Ich komme mit dem Prediger ins Gespräch, der fast perfekt deutsch spricht, und erwähne, dass wir noch in die Türkei wollen, um dort die baptistische Gemeinde des Bruders eines Gemeindefreundes zu besuchen. Darauf springt er sofort an, will wissen, wo die denn liegt (was ich ihm gar nicht genau beantworten kann), und berichtet von einer richtig großen Baptistengemeinde nahe Izmir, zu der er guten Kontakt hat. Dann zückt er sein Tablet und gibt uns die entsprechenden Kontaktdaten des dortigen Pastors mit seiner Empfehlung sowie mit dem Hinweis, dass dieser auch gut deutsch spricht und uns auch noch viele wichtige Kontakte vermitteln kann.

Was für eine Fügung! Genau das, was wir für die Türkei dringend brauchen. Und wo erhalten wir das? Am „Arm“ der Welt in Moldawien.

Später erfahren wir: Das war nicht irgendjemand, sondern Professor Otniel Bunaciu von der Baptistischen Fakultät der Universität Bukarest und Leiter der größten Baptistengemeinde Europas (!). Mal sehen, wenn‘s klappt, besuchen wir ihn bzw. seine Gemeinde in den nächsten Tagen.

Baptistenkirche Chisinau - Moldawien

Dieses war der erste Streich, und der zweite folgt sogleich:

Wie gesagt, werden wir auch von anderen Gemeindemitgliedern bestürmt. Und eine Familie tut dies besonders hartnäckig: Vadim, ein weiterer Gemeindepastor (und Prof. an der theologischen Fakultät der Uni Chisinau) und seine Frau Ina bestehen darauf, uns zu sich nach Hause einzuladen. Unser Zögern ist nur kurz. Sowas ist IMMER ein Erlebnis (siehe Kiew). Natürlich sagen wir zu. Dabei stellt sich noch heraus, dass es sich bei unseren Übersetzerinnen um die ältere Tochter der Familie sowie um deren angehende Schwiegertochter handelt. Also, an der Sprache soll unser Besuch nicht scheitern. Sie wohnen am anderen Ende der Stadt. Auch bei wenig Verkehr locker eine halbe Stunde Weg. Ein behagliches Haus in einem Garten, der alles zu bieten hat, was eine Küche an Gemüse so benötigt. Mit uns sind zwei Theologiestudenten aus Kasachstan und Tadschikistan. Also eine wirklich bunte Truppe.
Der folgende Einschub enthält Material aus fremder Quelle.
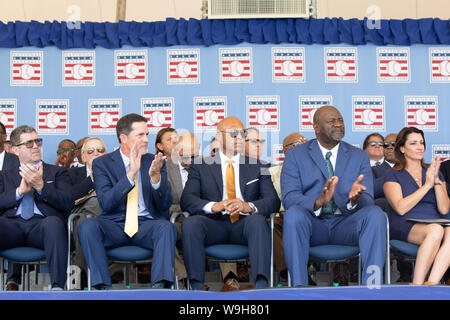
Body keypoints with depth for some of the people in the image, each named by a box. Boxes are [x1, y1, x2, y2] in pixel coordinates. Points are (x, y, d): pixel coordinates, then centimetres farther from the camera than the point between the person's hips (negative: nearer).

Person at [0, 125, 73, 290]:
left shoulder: (57, 173, 22)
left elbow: (68, 203, 4)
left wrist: (41, 186, -9)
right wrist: (20, 191, -5)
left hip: (42, 224, -1)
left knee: (53, 222, -38)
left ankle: (57, 286, -39)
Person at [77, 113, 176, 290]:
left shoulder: (154, 162, 10)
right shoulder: (102, 163, 5)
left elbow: (165, 205, 2)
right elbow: (105, 203, -11)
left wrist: (155, 177, -16)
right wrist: (131, 174, -21)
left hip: (147, 225, 1)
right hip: (114, 226, 0)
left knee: (167, 227, -31)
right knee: (87, 226, -30)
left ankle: (160, 286, -39)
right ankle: (103, 286, -29)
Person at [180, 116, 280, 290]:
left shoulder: (257, 167, 18)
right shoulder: (200, 167, 15)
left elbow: (273, 201, 4)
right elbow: (186, 200, -1)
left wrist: (249, 206, -19)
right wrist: (213, 206, -22)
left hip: (244, 223, 0)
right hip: (214, 224, 0)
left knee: (258, 220, -33)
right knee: (190, 222, -31)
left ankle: (261, 285, -41)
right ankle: (197, 286, -29)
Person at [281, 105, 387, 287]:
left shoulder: (360, 156, 13)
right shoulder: (295, 155, 6)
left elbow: (368, 200, 2)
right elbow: (289, 198, -7)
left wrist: (355, 199, -24)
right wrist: (318, 201, -28)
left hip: (345, 224, 2)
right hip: (312, 223, -1)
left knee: (375, 214, -27)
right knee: (294, 213, -33)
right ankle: (299, 287, -30)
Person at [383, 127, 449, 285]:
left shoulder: (434, 173, 23)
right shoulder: (393, 175, 10)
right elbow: (401, 208, -7)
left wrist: (436, 181, -4)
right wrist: (427, 185, -6)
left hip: (435, 224, 4)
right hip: (405, 226, -4)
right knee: (436, 230, -36)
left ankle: (432, 283, -40)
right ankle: (417, 284, -33)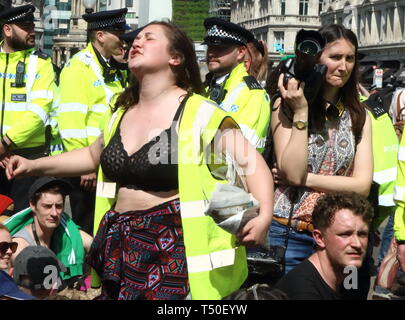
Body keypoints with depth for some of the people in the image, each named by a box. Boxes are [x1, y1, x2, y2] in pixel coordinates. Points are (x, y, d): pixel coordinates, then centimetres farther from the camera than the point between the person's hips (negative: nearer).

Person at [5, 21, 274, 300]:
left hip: (175, 247, -7)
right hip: (121, 245, 7)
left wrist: (264, 216, -27)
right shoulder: (121, 115, 11)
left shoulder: (200, 114, -10)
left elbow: (252, 162, -11)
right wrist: (34, 166, 23)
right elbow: (94, 156, 30)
Und so wird die ganz große Tafel zum Essen aufgestellt. Eine muntere und überaus fröhliche Atmosphäre herrscht, und das Essen ist einfach vorzüglich – auch wenn wir nicht von allem wissen, was es ist. Und anschließend ergeben sich jede Menge intensive Gespräche.

Bei unserer neuen Familie

Und natürlich kommt überhaupt nicht in Frage, dass wir im Auto schlafen! Ja, wo sind wir denn?
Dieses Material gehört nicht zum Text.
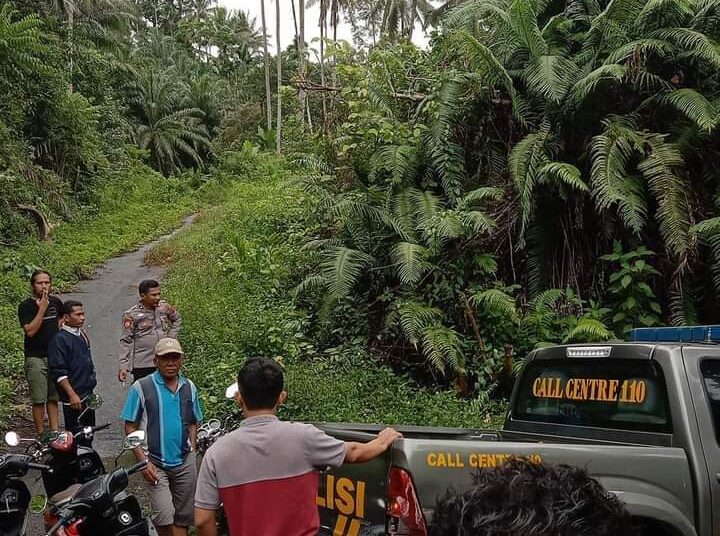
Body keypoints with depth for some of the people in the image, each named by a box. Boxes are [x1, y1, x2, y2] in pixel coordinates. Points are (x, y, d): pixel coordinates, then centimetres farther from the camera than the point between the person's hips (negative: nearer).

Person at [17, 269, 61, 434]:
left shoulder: (56, 302, 7)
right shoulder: (26, 306, -7)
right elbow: (30, 331, -18)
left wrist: (60, 325, 9)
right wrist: (42, 309, -20)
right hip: (35, 358, -4)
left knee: (53, 397, 11)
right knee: (39, 399, -2)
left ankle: (54, 432, 18)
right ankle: (41, 435, 6)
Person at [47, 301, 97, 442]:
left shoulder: (82, 335, 12)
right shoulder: (59, 339, -14)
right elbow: (58, 372, -17)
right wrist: (72, 395, -21)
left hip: (88, 394, 8)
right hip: (74, 398, -8)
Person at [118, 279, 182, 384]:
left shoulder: (165, 307, 0)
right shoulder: (131, 315, -11)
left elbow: (177, 320, 20)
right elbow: (126, 341, -8)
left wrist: (171, 337, 6)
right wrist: (123, 366, -13)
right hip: (142, 365, -4)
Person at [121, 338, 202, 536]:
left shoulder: (189, 388, 6)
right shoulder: (142, 387, -7)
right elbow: (130, 428, -5)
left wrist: (192, 453, 4)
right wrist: (144, 462, -12)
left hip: (185, 462, 4)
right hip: (155, 463, -4)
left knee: (183, 517, 10)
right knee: (164, 515, -13)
Gute Frage. Wir sind in einer Familie, die uns mit einer Herzlichkeit und Selbstverständlichkeit aufnimmt, die uns wirklich anrührt.

Ach ja, nachmittags um fünf ist ja noch ein Gottesdienst angesagt. Also noch mal ins Auto und quer durch die Stadt zur Kirche. Und anschließend alles wieder zurück in einen „Familienabend“ voller Herzlichkeit, bis wir schließlich müde ins Bett sinken.

Das schönste am Garten ist am nächsten Morgen die Außendusche. Es gibt zwar ein hochmodernes Badezimmer, aber die Dusche unter freiem Himmel aus einem sonnenerwärmten Wasserkanister ist einfach schöner.

Irgendwann müssen wir aber doch weiter. Wir lassen noch mal unsere Drohne über dem Grundstück kreisen und ein paar feine Aufnahmen davonmachen, sehr zur Aufregung der Nachbarskinder.

Nur zu gern sprechen wir Gegeneinladungen nach Deutschland aus, insbesondere die „Dolmetschtochter“ Cristiana haben wir schon fest eingeplant. Das wird was!

Und dann geben wir Felix wieder die Sporen, auf dass er uns zu weiteren Glanzpunkten Moldawiens tragen möge.